La présidente indépendantiste du Parlement régional de Catalogne Carme Forcadell arrive à la Cour suprême de Madrdi le 9 novembre 2017

La présidente indépendantiste du Parlement régional de Catalogne Carme Forcadell arrive à la Cour suprême de Madrdi le 9 novembre 2017

"Vous n'êtes pas seuls!", disaient les uns aux élus indépendantistes, "Puigdemont (président indépendantiste destitué) en prison", hurlaient les autres.
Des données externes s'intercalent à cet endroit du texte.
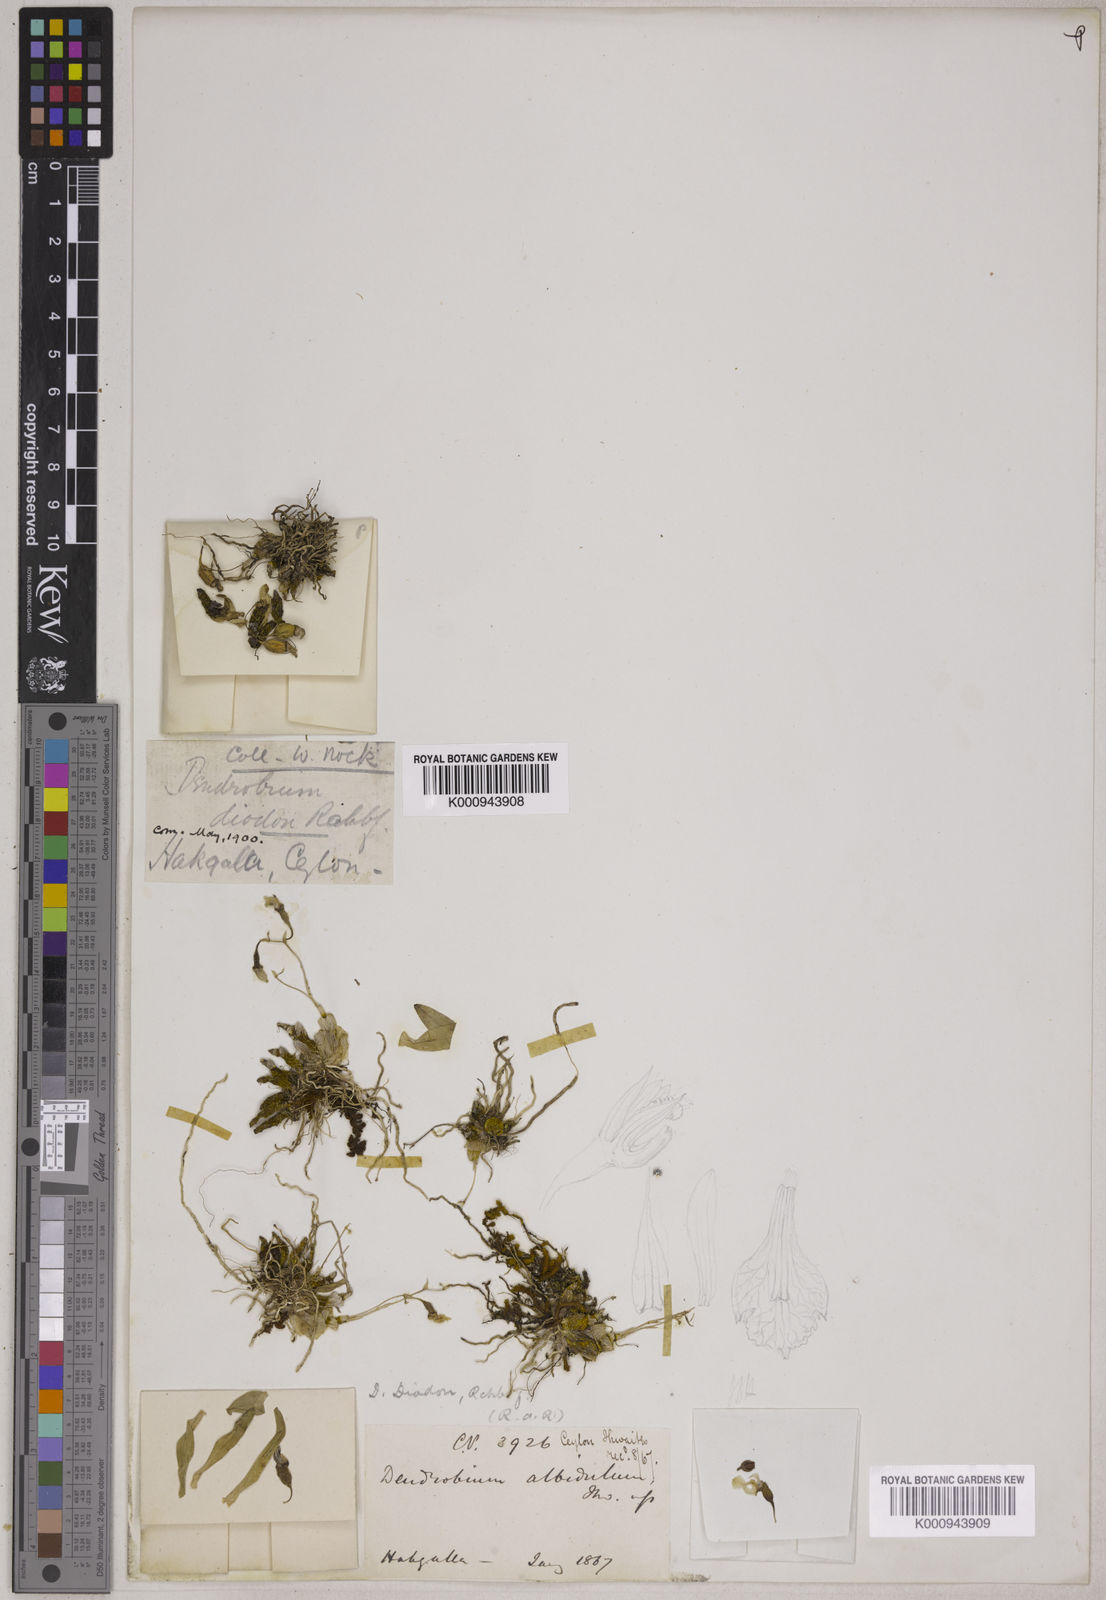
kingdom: Plantae
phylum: Tracheophyta
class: Liliopsida
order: Asparagales
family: Orchidaceae
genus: Dendrobium
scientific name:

D'après la Cour suprême, Carme Forcadell sera placée sous contrôle judiciaire, sans passeport, ce qui veut dire qu'elle ne pourra pas quitter le territoire espagnol et devra se présenter une fois par semaine devant un juge.Les autres membres du bureau du Parlement, convoqués au même moment par le Tribunal suprême, ont, eux, sept jours pour réunir une caution de 25 000 euros chacun, mais ils n'ont pas dormi en prison. Elle aurait aussi expliqué que la déclaration d'indépendance était "sans effets juridiques", selon des sources ayant assisté à l'interrogatoire.

Concrètement, Carme Forcadell, âgée de 58 ans, est suspectée d'avoir contribué au processus de sécession de la Catalogne.

La présidente du Parlement catalan avait auparavant été accueillie par les cris de manifestants pour et contre l'indépendance.

"Carme Forcadell ira cette nuit en prison pour avoir permis le débat démocratique".

Une nouvelle journée de manifestations est attendue samedi à Barcelone en faveur des dirigeants séparatistes incarcérés, au lendemain de la libération sous caution de la présidente indépendantiste du parlement catalan, Carme Forcadell.

Une enquête est en cours sur de possibles faits de rébellion ou sédition, voire de malversations de fonds, commis en vue de déclarer l'indépendance.

Quant à M. Puigdemont et quatre de ses "ministres", ils ont fui en Belgique et sont visés par un mandat d'arrêt espagnol. Le président destitué a publié une lettre dans le quotidien catalan El Punt Avui, pour réclamer la "libération des prisonniers politiques retenus en otage par l'Etat espagnol".

L'organisation de défense des droits de l'homme Amnesty International écarte cependant l'idée qu'ils soient des "prisonniers d'opinion". Le délit de rébellion est passible en Espagne de 15 à 30 ans de prison, et celui de sédition d'un maximum de 15 ans.